Using the formula for pressure, you can derive F = PA, which is useful for calculating the amount of force that is developed when pressure P is applied to area A.

Even when extremely high pressure is applied to a liquid, the volume of the liquid will decrease only a very small amount. This property of near-incompressibility makes liquids very effective at transmitting force, as no force (or very little) is used up in compressing the liquids into a smaller space. Liquids also tend to take the shape of their container, filling up any available space (given enough of the liquid). According to Pascal’s law (discovered by French mathematician and physicist Blaise Pascal in the seventeenth century), the pressure in any part of an enclosed fluid is the same and points in all directions.

Putting it all together, applying force to one end of a hydraulic system will increase the pressure everywhere, which, when applied to an area of the same size, produces the same force at a different location and in a different direction. Changing the area over which force acts can also change the magnitude of the force. A smaller force applied over a greater distance produces a greater force over a smaller distance in a hydraulic system.

Hydraulic Lift

Try your hand at a problem about pressure.

Pressure is equal to force acting over
1. a distance
2. a period of time
3. a volume
4. an area

Explanation

Choice (D) is correct. Pressure is equal to force acting over an area.

Torque

Torque measures how much a force is able to cause an object to rotate. Torque, like pressure, cannot be properly called a force itself. The formula for torque is

τ = rF

where torque (τ, the Greek letter tau) is the product of an applied force (F) perpendicular to the lever arm of the rotated object, and the length of the lever arm (r), measured from the pivot point (center of rotation) or fulcrum, to the point where the force is being is applied. Force is normally measured in either N or lb and the length of the lever arm in m or ft. Torque may therefore be measured in standard N-m (newton-meters) or the ft-lb (foot-pound) unit.

However, remember this length measurement is perpendicular to the force applied in rotating the object, not parallel, so torque is not equivalent to work, whose N-m units (more often expressed as joules, J) represent a force applied through a distance. (Nor is torque equivalent to energy, also measured in J.)

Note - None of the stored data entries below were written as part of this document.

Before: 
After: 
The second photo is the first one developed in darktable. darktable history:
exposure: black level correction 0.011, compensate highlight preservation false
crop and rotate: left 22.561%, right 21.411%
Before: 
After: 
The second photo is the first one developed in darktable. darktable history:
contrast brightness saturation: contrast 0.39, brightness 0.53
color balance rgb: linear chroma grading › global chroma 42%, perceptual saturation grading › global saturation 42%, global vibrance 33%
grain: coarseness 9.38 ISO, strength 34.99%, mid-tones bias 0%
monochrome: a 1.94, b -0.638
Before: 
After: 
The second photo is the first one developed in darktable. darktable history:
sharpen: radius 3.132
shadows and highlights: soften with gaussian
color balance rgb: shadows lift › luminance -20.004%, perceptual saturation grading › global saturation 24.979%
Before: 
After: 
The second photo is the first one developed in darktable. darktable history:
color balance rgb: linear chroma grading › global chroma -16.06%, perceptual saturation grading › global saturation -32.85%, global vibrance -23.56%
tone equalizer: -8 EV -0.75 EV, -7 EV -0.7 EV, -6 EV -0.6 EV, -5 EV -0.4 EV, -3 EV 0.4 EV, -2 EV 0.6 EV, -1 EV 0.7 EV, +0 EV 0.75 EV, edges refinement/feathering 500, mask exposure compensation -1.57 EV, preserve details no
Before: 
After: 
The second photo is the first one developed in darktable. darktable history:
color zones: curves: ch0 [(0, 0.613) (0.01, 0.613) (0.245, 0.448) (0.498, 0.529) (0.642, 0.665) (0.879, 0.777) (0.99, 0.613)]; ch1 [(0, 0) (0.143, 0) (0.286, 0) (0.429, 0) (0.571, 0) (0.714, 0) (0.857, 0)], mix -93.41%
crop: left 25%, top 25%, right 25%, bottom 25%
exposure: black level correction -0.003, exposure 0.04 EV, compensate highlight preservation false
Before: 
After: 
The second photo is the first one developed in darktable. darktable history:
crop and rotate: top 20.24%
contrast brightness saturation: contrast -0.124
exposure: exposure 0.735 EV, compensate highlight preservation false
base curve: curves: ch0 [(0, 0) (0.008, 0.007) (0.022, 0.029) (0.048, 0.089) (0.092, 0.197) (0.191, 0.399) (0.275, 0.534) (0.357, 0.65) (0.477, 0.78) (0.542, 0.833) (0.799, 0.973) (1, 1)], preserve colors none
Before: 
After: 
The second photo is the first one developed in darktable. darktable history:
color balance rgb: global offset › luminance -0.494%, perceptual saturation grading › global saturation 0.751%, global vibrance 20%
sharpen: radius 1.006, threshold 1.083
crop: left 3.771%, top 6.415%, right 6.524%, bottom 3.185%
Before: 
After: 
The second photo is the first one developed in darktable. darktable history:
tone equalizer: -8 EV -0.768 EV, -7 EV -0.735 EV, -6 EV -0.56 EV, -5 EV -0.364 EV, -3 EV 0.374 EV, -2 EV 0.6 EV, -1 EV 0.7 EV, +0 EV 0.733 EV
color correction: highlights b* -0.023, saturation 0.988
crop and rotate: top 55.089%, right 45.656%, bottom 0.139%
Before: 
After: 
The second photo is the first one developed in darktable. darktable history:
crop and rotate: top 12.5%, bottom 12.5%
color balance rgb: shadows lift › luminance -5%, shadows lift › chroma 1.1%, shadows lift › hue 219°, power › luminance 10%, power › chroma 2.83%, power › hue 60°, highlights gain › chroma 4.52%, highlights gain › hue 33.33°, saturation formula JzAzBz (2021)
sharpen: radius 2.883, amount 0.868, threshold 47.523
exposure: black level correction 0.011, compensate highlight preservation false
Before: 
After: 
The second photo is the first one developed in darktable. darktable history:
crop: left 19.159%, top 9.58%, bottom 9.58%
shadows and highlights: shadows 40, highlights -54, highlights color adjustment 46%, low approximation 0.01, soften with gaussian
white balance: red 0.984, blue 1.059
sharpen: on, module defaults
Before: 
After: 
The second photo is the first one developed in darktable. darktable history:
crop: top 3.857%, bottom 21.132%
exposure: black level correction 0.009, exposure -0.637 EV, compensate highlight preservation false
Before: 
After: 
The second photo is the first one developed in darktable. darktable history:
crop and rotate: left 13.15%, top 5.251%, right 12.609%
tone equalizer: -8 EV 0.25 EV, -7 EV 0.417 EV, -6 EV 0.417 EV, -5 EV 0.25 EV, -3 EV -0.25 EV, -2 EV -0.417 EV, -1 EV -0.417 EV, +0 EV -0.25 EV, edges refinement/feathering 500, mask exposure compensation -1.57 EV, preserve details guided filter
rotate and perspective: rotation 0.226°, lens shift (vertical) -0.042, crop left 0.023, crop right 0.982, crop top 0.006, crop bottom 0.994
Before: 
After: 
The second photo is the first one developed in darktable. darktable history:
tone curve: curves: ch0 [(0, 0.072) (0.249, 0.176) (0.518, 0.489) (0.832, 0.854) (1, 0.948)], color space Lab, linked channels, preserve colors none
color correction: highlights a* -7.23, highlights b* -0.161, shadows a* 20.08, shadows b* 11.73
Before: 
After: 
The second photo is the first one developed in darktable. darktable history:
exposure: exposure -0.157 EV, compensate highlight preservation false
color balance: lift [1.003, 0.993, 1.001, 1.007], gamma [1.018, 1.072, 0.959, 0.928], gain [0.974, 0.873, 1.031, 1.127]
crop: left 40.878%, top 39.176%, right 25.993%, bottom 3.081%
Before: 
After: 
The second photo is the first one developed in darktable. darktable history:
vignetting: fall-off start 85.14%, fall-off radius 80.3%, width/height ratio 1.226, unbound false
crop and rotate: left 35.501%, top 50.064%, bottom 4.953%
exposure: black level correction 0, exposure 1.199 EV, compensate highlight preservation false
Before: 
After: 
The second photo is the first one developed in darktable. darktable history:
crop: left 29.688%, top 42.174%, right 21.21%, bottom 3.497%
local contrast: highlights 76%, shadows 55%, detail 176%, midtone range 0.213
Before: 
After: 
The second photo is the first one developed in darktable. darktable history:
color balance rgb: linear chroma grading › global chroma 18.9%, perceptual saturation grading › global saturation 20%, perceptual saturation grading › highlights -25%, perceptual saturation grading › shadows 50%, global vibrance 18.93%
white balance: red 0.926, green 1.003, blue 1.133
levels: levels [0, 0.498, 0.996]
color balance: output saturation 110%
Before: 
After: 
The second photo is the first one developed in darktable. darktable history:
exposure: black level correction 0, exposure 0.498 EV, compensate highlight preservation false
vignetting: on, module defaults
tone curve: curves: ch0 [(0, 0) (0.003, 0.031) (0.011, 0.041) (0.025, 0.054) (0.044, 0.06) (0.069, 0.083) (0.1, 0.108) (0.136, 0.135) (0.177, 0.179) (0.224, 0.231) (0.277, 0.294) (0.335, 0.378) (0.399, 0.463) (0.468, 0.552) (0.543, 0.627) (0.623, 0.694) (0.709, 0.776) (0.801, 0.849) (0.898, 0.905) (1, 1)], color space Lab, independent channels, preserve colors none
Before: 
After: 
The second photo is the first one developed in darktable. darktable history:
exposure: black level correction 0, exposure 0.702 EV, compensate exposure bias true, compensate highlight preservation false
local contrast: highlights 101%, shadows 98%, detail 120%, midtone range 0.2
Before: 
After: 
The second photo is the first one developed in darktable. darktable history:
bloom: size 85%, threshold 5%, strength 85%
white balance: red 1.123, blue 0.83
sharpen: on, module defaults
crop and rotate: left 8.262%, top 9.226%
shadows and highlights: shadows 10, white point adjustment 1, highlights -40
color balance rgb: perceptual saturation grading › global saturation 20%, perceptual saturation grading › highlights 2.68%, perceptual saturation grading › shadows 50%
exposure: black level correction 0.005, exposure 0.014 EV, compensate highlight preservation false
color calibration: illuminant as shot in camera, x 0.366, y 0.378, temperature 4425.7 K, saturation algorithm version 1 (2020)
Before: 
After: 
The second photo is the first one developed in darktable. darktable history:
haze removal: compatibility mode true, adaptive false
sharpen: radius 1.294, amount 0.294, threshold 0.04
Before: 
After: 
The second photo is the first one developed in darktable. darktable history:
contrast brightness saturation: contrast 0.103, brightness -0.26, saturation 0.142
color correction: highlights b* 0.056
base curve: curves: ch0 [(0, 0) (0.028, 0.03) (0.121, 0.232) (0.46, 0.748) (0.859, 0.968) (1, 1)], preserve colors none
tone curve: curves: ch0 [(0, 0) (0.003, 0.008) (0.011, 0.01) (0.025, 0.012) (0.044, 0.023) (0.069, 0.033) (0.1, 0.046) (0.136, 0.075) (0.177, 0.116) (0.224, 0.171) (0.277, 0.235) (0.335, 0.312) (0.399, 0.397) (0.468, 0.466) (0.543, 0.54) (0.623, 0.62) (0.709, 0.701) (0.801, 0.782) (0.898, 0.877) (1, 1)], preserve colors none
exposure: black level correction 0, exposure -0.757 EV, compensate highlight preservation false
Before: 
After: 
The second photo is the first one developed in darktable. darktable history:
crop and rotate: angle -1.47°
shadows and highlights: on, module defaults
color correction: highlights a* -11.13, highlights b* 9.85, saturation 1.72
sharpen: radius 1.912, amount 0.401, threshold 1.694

Torque Applied via a Wrench

Torque is directly proportional to the force applied to rotation, and is also proportional to the distance from the center of rotation where the force acts. Applying a force at the farthest end of a lever arm is advisable in getting the greatest possible torque. When a mechanic applies his maximum force but is unable to turn a difficult bolt, a longer wrench may do the trick. This doesn’t increase the force he is able to apply, but the use of a longer lever arm for the same force does result in increased torque and therefore, hopefully, better success in loosening the bolt. Unlike work, an object does not have to be successfully rotated before a torque is said to have been applied.

Question	Analysis
How much force is needed to apply 50 ft-lb of torque to a bolt using a 2 ft long wrench?	Step 1: The question asks for the amount of force applied to a lever arm for a certain torque.
	Step 2: The torque formula relates length, force, and torque. To solve this question, isolate force and plug in values. Based on the units in this question, force is measured in pounds (since pounds multiplied by feet is the only way to get foot-pound units for torque). τ = rF F = τ/r = (50 ft-lb)/(2 ft) = 25 lbs
	Step 3: The force must be 25 lbs, not 25 N.
(A) 100 lbs (B) 50 N (C) 25 lbs (D) 25 N	Step 4: There is only one perfect match: choice (C).

Now try a question about torque on your own.

Which of the following applied forces will result in the greatest torque?

Explanation

Choice (A) is correct. The product of the force and the length of the lever arm, where the two quantities are perpendicular to each other, produces torque. For (A), τ = (1.5 m)(50 N)=75 N-m, compared to 60 N-m in (B) and 70 N-m in (C). (D) provides no torque at all. Although there is a large applied force, it is pushing along the lever arm toward the fulcrum, and cannot result in any rotation.